But E'lara is no weed in toe-to-toe combat. Overlapping abilities would be the name of the game, were it not Hunted: The Demon's Forge, and both characters have access to ranged and close-quarters weaponry. E'lara gets a wicked looking dagger, while the big man wields a clunky crossbow when fighting from distance – both of which add a level of nuance to their abilities.
A ranged fighter and a barbarian-esque warrior – what's missing? “We did have a third class, a wizard. But we were taking on so many things. You're best off doing fewer things right, so we ended up carrying on without that third character.” Instead, both E'lara and Caddoc are parttime magicians, replete with mini-tech tree to let them upgrade their wizarding abilities. Aim at a baddie with a standard fireball and they'll burst into flames; target your ally instead and you'll give them a buff. I was shown an example of this boost, E'lara re-focusing her lightning-chucking magic attack on Caddoc, bathing him in wooshy blue light and imbuing his already-humongous axe arm with even more smiting power.
Fargo repeats a mantra throughout both the game's demonstration and our interview: “Co-op at a distance.” At one point, Caddoc goes down, swamped by baddies as E'lara climbs to an upper battlement.
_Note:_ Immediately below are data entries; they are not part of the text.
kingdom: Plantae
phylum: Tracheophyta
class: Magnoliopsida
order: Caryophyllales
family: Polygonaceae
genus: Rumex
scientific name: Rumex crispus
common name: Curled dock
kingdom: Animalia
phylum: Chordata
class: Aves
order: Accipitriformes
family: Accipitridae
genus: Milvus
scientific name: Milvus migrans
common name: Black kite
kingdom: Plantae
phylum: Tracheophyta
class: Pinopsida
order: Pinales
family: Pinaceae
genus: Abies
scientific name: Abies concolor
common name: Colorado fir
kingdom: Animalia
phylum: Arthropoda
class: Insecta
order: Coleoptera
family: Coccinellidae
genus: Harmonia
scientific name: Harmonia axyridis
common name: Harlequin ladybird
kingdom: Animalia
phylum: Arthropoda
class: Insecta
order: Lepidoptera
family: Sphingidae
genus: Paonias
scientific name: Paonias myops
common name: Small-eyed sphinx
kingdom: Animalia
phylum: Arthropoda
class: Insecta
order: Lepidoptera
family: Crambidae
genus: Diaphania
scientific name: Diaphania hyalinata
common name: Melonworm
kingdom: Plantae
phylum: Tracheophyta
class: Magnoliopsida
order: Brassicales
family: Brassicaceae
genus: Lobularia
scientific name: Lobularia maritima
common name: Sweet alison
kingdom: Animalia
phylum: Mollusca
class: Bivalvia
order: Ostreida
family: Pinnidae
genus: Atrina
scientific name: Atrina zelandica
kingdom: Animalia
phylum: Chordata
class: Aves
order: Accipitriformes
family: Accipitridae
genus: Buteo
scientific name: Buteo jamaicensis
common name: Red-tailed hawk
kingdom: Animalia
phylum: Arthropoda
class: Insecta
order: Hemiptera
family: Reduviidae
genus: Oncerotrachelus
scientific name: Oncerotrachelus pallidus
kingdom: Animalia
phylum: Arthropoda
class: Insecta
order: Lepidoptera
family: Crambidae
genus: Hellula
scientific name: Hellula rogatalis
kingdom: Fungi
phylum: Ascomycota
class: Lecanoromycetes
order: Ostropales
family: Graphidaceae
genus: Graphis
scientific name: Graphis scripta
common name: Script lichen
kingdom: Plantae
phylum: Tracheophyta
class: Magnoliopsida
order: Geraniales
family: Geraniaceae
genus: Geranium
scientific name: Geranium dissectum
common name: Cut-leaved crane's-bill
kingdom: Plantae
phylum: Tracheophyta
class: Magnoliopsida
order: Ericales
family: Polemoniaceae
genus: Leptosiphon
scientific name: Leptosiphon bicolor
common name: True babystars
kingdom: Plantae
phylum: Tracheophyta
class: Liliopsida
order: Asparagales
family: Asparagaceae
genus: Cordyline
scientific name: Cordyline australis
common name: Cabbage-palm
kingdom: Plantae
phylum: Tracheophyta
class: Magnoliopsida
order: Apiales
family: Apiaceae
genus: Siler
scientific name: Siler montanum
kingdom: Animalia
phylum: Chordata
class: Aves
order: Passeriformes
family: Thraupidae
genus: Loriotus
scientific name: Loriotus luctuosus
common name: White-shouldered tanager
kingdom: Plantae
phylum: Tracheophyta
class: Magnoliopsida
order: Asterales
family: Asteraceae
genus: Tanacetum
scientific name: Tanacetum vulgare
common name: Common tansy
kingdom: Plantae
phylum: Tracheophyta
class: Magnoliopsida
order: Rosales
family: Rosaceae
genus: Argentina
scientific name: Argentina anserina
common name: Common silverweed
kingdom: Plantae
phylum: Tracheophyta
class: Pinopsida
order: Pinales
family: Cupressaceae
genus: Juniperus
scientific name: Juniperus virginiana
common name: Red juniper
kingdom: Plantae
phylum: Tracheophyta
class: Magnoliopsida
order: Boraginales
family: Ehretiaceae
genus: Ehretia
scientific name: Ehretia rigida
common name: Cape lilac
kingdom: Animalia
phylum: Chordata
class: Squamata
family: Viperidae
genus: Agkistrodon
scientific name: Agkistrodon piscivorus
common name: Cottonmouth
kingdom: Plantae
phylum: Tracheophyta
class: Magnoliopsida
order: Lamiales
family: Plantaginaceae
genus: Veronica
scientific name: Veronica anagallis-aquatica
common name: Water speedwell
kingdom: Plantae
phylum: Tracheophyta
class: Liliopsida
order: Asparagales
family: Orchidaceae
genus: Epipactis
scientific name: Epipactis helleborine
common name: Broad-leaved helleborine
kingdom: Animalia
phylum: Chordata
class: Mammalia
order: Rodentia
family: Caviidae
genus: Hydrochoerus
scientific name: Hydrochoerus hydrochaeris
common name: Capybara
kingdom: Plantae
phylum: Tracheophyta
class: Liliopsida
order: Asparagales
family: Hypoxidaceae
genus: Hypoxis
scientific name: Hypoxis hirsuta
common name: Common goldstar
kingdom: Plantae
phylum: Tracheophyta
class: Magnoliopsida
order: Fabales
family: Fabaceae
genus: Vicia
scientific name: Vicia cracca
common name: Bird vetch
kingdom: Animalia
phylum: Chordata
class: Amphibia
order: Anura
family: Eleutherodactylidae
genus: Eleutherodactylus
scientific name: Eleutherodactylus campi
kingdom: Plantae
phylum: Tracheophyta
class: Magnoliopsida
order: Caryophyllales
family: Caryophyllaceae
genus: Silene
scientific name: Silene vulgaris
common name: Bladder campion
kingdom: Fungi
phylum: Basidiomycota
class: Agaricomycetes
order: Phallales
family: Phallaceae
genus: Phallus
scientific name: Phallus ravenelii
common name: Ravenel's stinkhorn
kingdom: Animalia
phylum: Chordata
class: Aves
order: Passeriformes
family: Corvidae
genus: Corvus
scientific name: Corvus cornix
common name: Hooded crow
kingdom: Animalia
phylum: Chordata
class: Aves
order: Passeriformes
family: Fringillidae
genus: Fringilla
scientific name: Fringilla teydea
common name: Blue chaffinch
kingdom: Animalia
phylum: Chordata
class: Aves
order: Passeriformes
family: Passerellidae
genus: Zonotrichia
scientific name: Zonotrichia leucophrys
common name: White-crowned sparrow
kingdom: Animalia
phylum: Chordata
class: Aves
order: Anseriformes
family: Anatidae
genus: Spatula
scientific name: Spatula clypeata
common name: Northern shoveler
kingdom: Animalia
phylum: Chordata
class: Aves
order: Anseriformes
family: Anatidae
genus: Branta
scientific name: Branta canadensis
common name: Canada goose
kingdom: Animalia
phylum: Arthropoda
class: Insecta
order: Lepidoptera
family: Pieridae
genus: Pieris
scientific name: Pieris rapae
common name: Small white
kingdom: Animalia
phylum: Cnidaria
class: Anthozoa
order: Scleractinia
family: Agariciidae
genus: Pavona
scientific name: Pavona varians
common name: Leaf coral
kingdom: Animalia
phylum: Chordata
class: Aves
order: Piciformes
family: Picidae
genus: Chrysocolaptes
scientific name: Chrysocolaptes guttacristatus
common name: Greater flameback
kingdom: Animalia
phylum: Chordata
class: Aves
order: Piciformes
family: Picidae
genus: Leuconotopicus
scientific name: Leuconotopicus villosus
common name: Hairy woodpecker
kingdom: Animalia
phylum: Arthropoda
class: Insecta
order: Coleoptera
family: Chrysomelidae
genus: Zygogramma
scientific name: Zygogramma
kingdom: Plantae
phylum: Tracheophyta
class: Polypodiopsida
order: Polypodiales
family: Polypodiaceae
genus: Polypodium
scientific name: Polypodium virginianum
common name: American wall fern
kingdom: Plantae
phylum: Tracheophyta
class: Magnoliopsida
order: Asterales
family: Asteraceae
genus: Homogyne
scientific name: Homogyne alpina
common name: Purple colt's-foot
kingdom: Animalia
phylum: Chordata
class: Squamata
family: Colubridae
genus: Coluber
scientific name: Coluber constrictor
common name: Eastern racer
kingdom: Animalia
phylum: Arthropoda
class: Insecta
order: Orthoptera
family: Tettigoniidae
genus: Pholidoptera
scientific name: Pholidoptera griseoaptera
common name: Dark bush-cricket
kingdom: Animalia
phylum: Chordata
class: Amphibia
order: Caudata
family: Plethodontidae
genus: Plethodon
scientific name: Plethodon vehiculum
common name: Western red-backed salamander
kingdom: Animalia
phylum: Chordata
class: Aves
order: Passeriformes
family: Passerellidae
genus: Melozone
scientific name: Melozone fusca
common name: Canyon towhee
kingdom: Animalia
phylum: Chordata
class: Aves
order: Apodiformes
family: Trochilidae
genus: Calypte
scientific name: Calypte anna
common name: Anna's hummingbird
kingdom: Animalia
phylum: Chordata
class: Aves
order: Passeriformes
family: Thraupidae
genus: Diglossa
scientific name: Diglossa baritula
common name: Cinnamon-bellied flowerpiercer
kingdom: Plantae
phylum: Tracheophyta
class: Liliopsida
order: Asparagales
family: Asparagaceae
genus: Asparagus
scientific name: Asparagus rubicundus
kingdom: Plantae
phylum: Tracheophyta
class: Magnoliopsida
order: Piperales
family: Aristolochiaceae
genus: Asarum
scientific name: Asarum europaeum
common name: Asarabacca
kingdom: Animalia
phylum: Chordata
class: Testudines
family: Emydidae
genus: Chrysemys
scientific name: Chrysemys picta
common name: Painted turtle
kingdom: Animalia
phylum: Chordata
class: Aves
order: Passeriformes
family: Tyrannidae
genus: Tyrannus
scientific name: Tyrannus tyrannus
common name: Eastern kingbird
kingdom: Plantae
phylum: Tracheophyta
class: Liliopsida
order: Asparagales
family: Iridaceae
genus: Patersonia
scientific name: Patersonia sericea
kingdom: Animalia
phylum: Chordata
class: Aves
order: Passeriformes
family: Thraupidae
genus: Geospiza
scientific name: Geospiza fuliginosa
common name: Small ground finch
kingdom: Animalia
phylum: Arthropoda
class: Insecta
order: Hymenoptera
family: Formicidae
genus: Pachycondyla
Switching to a silver vial of liquid, she pulls her arm back, chucking the magic juice onto her friend's crawling form. Immediately, he's back up, E'lara's arrows whizzing into the throats of the enemies he can't reach with his tempered steel. Elated snatch-and-grab moments like these are what drives Hunted, and despite the game's recent touchstones, Fargo notes that ancient games have driven its evolution: “When I was playing Wizardry, I had to find my way out. I'd kick in one more door because I'm greedy, then get ambushed. I'd be taking hits to my back, running away, before finally I bust out of the top – I would jump up and dance around the room.”